The ECC has also directed Petroleum Ministry to seek ratification of decision from the Cabinet before its implementation. "IFEM will fall in controlled-deregulation because the Oil and Gas Regulatory Authority (Ogra) will notify it from one destination to other destination but so far as prices of petroleum products are concerned, refineries and OMCs will determine the prices on monthly basis whereas Ogra will monitor it," the official said, adding that imported price will be benchmark for prices and refineries as well, as OMCs will not be allowed to charge over set ''bench mark price'' to protect consumers interests. He said that in new oil pricing formula, the role of Ogra was more effective.
The official said that in the new approved oil pricing formula, the distortion in prices between locally produced and imported product had been removed by setting ''actual import price'' as bench mark for prices of all petroleum products.
The government had fixed margins of OMCs and dealers, which will be slashed from existing 1.75 per litre to Rs 1.50 per litre and Rs 2.17 per litre to Rs 1.87 per litre on petrol respectively. The margin of OMCs on HOBC will decline from existing Rs 1.98 per litre to Rs 1.72 per litre and dealers margin from existing Rs 2.48 per litre to Rs 2.15 per litre.

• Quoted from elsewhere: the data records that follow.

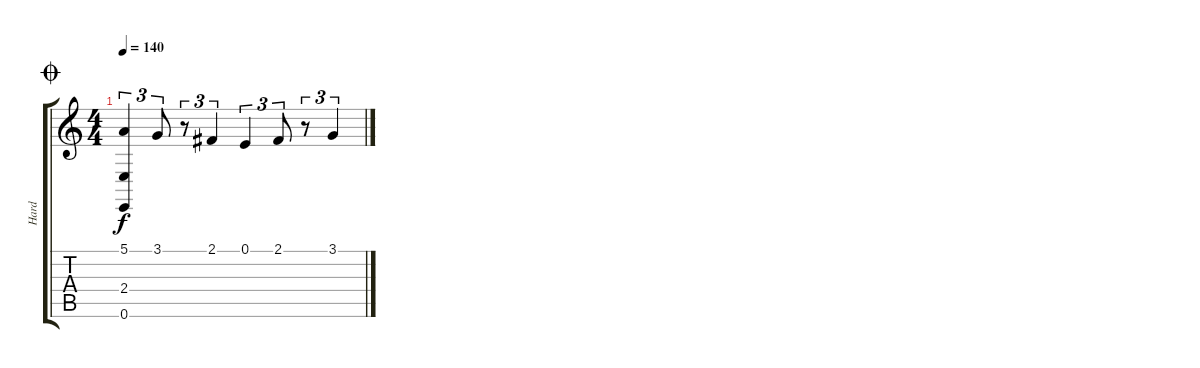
\track ("Hard" "Hard") {instrument electricgrandpiano}
\staff {score tabs}
\tuning (E4 B3 G3 D3 A2 E2) {hide}
\ts (4 4)
\jump coda
\tempo 140
\clef g2
\ks c
(5.1 2.4 0.6).4{tu (3 2) dy f volume 0} 3.1.8{tu (3 2)} r.8{tu (3 2)} 2.1.4{tu (3 2)} 0.1.4{tu (3 2)} 2.1.8{tu (3 2)} r.8{tu (3 2)} 3.1.4{tu (3 2)}
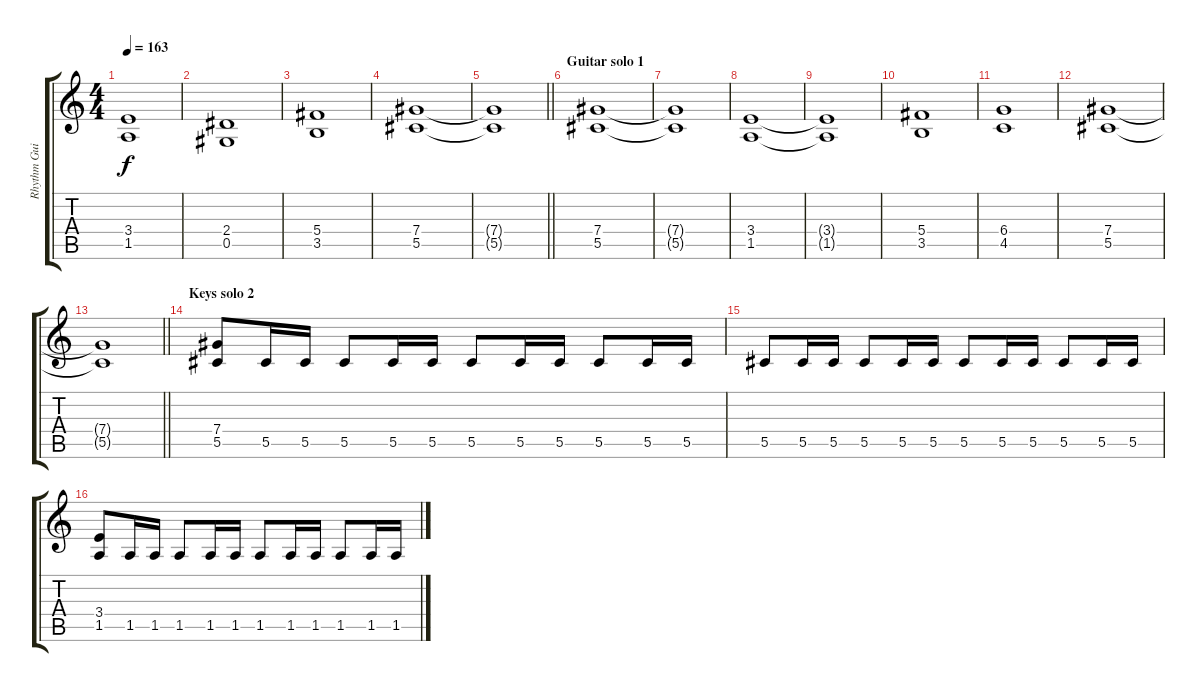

Oil refineries have been urging government to link price of motor gasoline with ''actual import price'' to secure them from loss of Rs 3 to Rs 4 per litre. "Now, the distortion impact in price of petrol between locally produced and imported has been removed after fixing ''actual import price'' as bench mark for motor gasoline," the official said, adding that due to difference between imported and locally produced motor gasoline, OMCs had submitted claims to release money on account of price differential claims. "After new pricing formula, the government will have to face no burden on account of price differential claims on imported motor gasoline," he added.